The way that I describe this principle is to state that the types of evidence that shall be admitted in determining what the law is should be limited to the same types of evidence allowed in a trail over whether a person broke the law.
We do not allow priests with visions to get onto the witness stand and say, "I had a vision, and in my vision I saw the robbery that took place on 4th and Main on Thursday, November 12th. I saw the masked man standing at the counter pointing a gun at the now-deceased clerk. And God revealed the face of the gunman to me, and it was the face of the accused."
"I Object!" the defense attorney would shout, and no decent judge or jury would consider the claims of the priest to have any merit in determining whether or not the accused actually committed the crime.
Yet, when it comes to making laws - to determining what to is to be permitted and what is to be made criminal, legislators, governors, and presidents all to often report that they have consulted the oracles and sooth-sayers of the 21st Century and that their visions and prophecies were taken account in the making of policy.
Before I end, there is something to be said about those theists who agree that public policy should be grounded on evidence and reason, and who hold that their religious beliefs happen to be grounded on evidence and reason.
A particularly obnoxious subset of these are those people who hold that scripture (or, more precisely, their interpretation of scripture) is the answer book to efforts at deducing conclusions by evidence and reason. If the use of evidence and reason appears to yield a result that contradicts scripture, then the agent needs to do a better job of using evidence and reason - because evidence and reason can never contradict scripture.
This is not an example of basing one's conclusions on evidence and reason. The fundamental assumption of this form of thinking is the premise, "Scripture is without error, and all proper use of evidence and reason would support the claims made in scripture." This certainly is not found by evidence and reason. This is just a naked assertion.
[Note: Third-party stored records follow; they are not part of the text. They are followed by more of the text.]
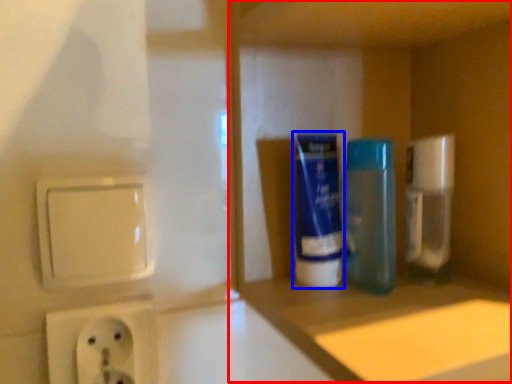
Question: Which of the following is the farthest to the observer, cabinet (highlighted by a red box) or mouthwash (highlighted by a blue box)?

Choices:
 (A) cabinet
 (B) mouthwash

Answer: (B)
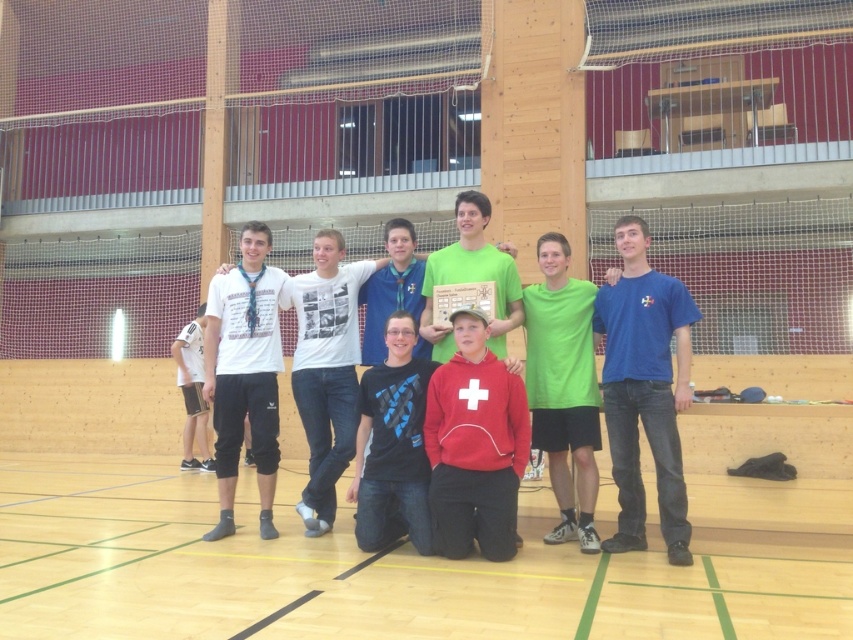
Question: Is red matte sweatshirt at center thinner than green matte t-shirt at center?

Choices:
 (A) yes
 (B) no

Answer: (B)

Question: Is wooden floor at lower center thinner than red matte sweatshirt at center?

Choices:
 (A) no
 (B) yes

Answer: (A)

Question: Considering the real-world distances, which object is closest to the red matte sweatshirt at center?

Choices:
 (A) green matte t-shirt at center
 (B) blue cotton t-shirt at right
 (C) wooden floor at lower center
 (D) metallic plaque at center

Answer: (D)

Question: Is wooden floor at lower center thinner than red matte sweatshirt at center?

Choices:
 (A) yes
 (B) no

Answer: (B)

Question: Estimate the real-world distances between objects in this image. Which object is farther from the metallic plaque at center?

Choices:
 (A) red matte sweatshirt at center
 (B) wooden floor at lower center

Answer: (B)

Question: Which object is closer to the camera taking this photo?

Choices:
 (A) metallic plaque at center
 (B) red matte sweatshirt at center

Answer: (B)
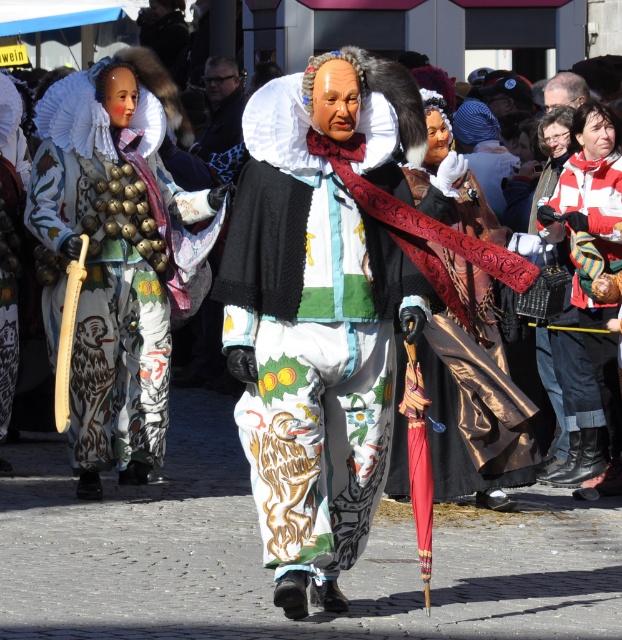
You are a photographer standing in the crowd at this event. You want to take a photo that includes both the striped wool scarf at right and the smooth bald head at center. Which object should you position closer to the top of the frame to ensure both are fully visible?

The striped wool scarf at right is taller than the smooth bald head at center, so you should position the striped wool scarf at right closer to the top of the frame to ensure both are fully visible.

You are a photographer trying to capture a closeup of the smooth bald head at center without including the striped wool scarf at right in the frame. Given their relative sizes, is this feasible?

The striped wool scarf at right is wider than the smooth bald head at center, so it might be challenging to frame the head without including the scarf if they are positioned closely together. Adjusting the camera angle or zoom could help isolate the head.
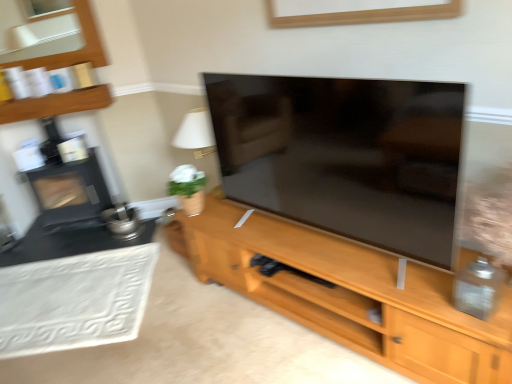
Question: Is black matte fireplace at left not close to wooden cabinet at center?

Choices:
 (A) no
 (B) yes

Answer: (B)

Question: Does black matte fireplace at left have a smaller size compared to wooden cabinet at center?

Choices:
 (A) no
 (B) yes

Answer: (B)

Question: Does black matte fireplace at left have a greater height compared to wooden cabinet at center?

Choices:
 (A) no
 (B) yes

Answer: (B)

Question: Is black matte fireplace at left shorter than wooden cabinet at center?

Choices:
 (A) no
 (B) yes

Answer: (A)

Question: Does black matte fireplace at left come in front of wooden cabinet at center?

Choices:
 (A) yes
 (B) no

Answer: (B)

Question: Considering the positions of point (39, 329) and point (102, 97), is point (39, 329) closer or farther from the camera than point (102, 97)?

Choices:
 (A) closer
 (B) farther

Answer: (A)

Question: In terms of height, does white textured rug at lower left look taller or shorter compared to wooden shelf at upper left?

Choices:
 (A) short
 (B) tall

Answer: (A)

Question: Looking at the image, does white textured rug at lower left seem bigger or smaller compared to wooden shelf at upper left?

Choices:
 (A) big
 (B) small

Answer: (A)

Question: Is white textured rug at lower left situated inside wooden shelf at upper left or outside?

Choices:
 (A) outside
 (B) inside

Answer: (A)

Question: Based on their sizes in the image, would you say black matte fireplace at left is bigger or smaller than wooden shelf at upper left?

Choices:
 (A) small
 (B) big

Answer: (B)

Question: Do you think black matte fireplace at left is within wooden shelf at upper left, or outside of it?

Choices:
 (A) inside
 (B) outside

Answer: (B)

Question: Considering their positions, is black matte fireplace at left located in front of or behind wooden shelf at upper left?

Choices:
 (A) front
 (B) behind

Answer: (B)

Question: From their relative heights in the image, would you say black matte fireplace at left is taller or shorter than wooden shelf at upper left?

Choices:
 (A) tall
 (B) short

Answer: (A)

Question: Is white textured rug at lower left taller or shorter than black matte fireplace at left?

Choices:
 (A) tall
 (B) short

Answer: (B)

Question: Considering the positions of white textured rug at lower left and black matte fireplace at left in the image, is white textured rug at lower left bigger or smaller than black matte fireplace at left?

Choices:
 (A) big
 (B) small

Answer: (B)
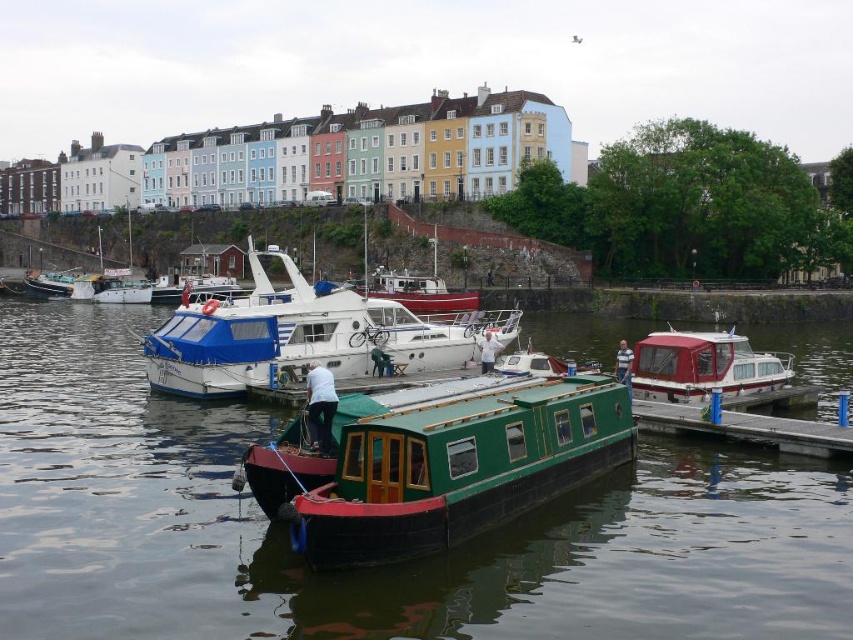
Question: Which of these objects is positioned farthest from the white fabric shirt at center?

Choices:
 (A) smooth concrete dock at lower right
 (B) dark blue jeans at center
 (C) green polished wood boat at center
 (D) white glossy yacht at center

Answer: (C)

Question: Which point is farther to the camera?

Choices:
 (A) green matte water at center
 (B) dark blue jeans at center
 (C) white glossy yacht at center

Answer: (C)

Question: Is dark blue jeans at center wider than white fabric shirt at center?

Choices:
 (A) no
 (B) yes

Answer: (B)

Question: Where is red glossy boat at right located in relation to white fabric shirt at center in the image?

Choices:
 (A) below
 (B) above

Answer: (B)

Question: Considering the relative positions of green polished wood boat at center and smooth concrete dock at lower right in the image provided, where is green polished wood boat at center located with respect to smooth concrete dock at lower right?

Choices:
 (A) above
 (B) below

Answer: (B)

Question: Which point is farther to the camera?

Choices:
 (A) smooth concrete dock at lower right
 (B) dark blue jeans at center
 (C) green matte water at center

Answer: (A)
This group is not to be confused with the group that scripture is without error, who also holds that all policy must be grounded on evidence and reason. This alternative group accepts that the conclusions of evidence and reason dictate the correct interpretation of scripture. Scripture says that the earth was created in 6 days. Science says it took 4.5 billion years. So, the correct interpretation of the phrase "6 days" in scripture would translate into English as "4.5 billion years."
This group would ground their policies on evidence and reason. Meanwhile, it might be fun to watch them try to interpret the ramblings of a bunch of pre-literate tribesmen as if they were claims made by people with complete awareness of all of the moral and scientific facts that would come to be discovered 2000 years in the future.
I would suggest that the reason these claims sound more like the ramblings of pre-literate tribesmen than the declarations of 21st-century scientists is because they are the ramblings of pre-literate tribesmen.
3 comments:
Great post. I'm looking forward to the rest of this series.
Good writing, thanks. Please consider dropping by my blog - Canadian Atheist.
Again you missed out the end note provided:
"[2] Societies in the 21st century must be built on a culture of objective knowledge and rational
thinking based on evidence provided by the sciences within the legal framework of international human rights. Religions are inherently based on faith and guided by myths and hearsay interpreted by a self-established clergy. Religions should therefore be relegated to the private sphere and have no role in public affairs"
Still there is quite a bit of agreement between your response and this end note, except for the more all-encompassing criticism of religions in this end note versus your point over those moderates who do criticise faith based argument in the public arena.
I think your critique in this proposition should have addressed possible issues in this end note too?